Some new assignments had questions about our work here, so I'm publishing this to clear most of them up. Feel free to contact my office if there are any others.

The Atzak Protocol is a method for gathering and processing the Y-909 compound. It's a thick, brackish, grey fluid that SCP-3000 excretes as part of its metabolism. We don't know the exact method by which it does this, but we have some ideas, and none of them are great for us.

Initially, we thought it was bleeding. The first team we sent down to look at SCP-3000 went down to collect blood samples for analysis. When SCP-3000 attacked and consumed them, and began producing more of the substance, we realized that we were looking at something different entirely. It's definitely not blood, it's more akin to a prion slurry. It's extremely toxic, and spending too much time around the stuff causes a lot of the same effects as exposure to SCP-3000 does. Paranoia, memory loss, suicidal thoughts, etc. Refining the raw Y-909, what the processors call "eel jelly", allows us to create amnestics more effective than any we've ever had access to in the history of this organization.

Herein lies the ethical dilemma.
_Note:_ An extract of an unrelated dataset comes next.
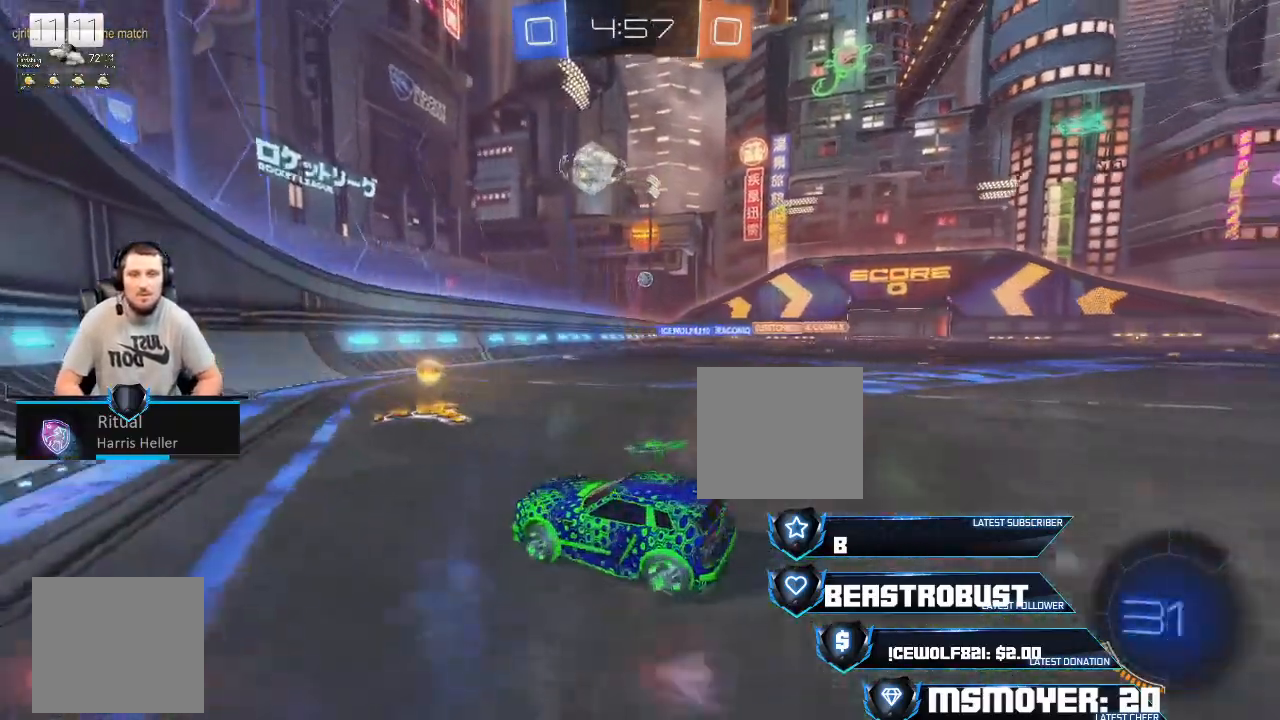
{"buttons": ["L2"], "left_stick": "center", "right_stick": "center", "events": [[67, "R2", "up"], [267, "left_stick", "down-right"], [333, "L2", "down"], [367, "CIRCLE", "up"], [433, "left_stick", "down-left"], [500, "left_stick", "center"]]}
SCP-3000 only creates Y-909 after eating, and it only eats humans. Remember when I said we had some ideas about how it does this? Some of our biologists have hypothesized that SCP-3000 is breaking down whatever makes sapient creatures sapient, filtering it through some part of its skin, and the residual ether is what we collect. You want to know something really fucked up? We've taken radiographs of this thing, trying to see what's going on inside of it. It's full of dead human bodies. It's not digesting them at all, it's doing something else, and the end result is Y-909.

When we first started using Y-909 in our amnestics programs, we tried to synthesize it. We got something close to what we were looking for, Y-919, but the side effects were catastrophic. The amnestics would work, we could get people to forget events, people, and so on. But then they would start to forget other things, too. The mental deterioration would rapidly increase until there was nothing left, and then they would die. A few of those researchers thought we might be able to figure out how to decrease the severity of those side effects, but the cost to continue those trials would have been astronomical, and the program was discontinued.

It's no secret that what we're doing here is abhorrent. The Ethics Committee, the Classification Committee, they're all looking at ways to make this more tolerable than what it is. But the hard truth is, if we want to continue to use modern amnestics, we have to have Y-909. If we want to have Y-909, we have to feed D-Class to SCP-3000. Otherwise, we'd be forced to go back to the metaphorical dark ages, where we were amnesticizing people with opiates and chloroform.

The good news is, we're developing ROVs that should be able to take over the job of collecting the raw material from our dive teams. This will eliminate any chance of accidental casualties like we've had in the past, and is a good first step. For everything else, only time will tell.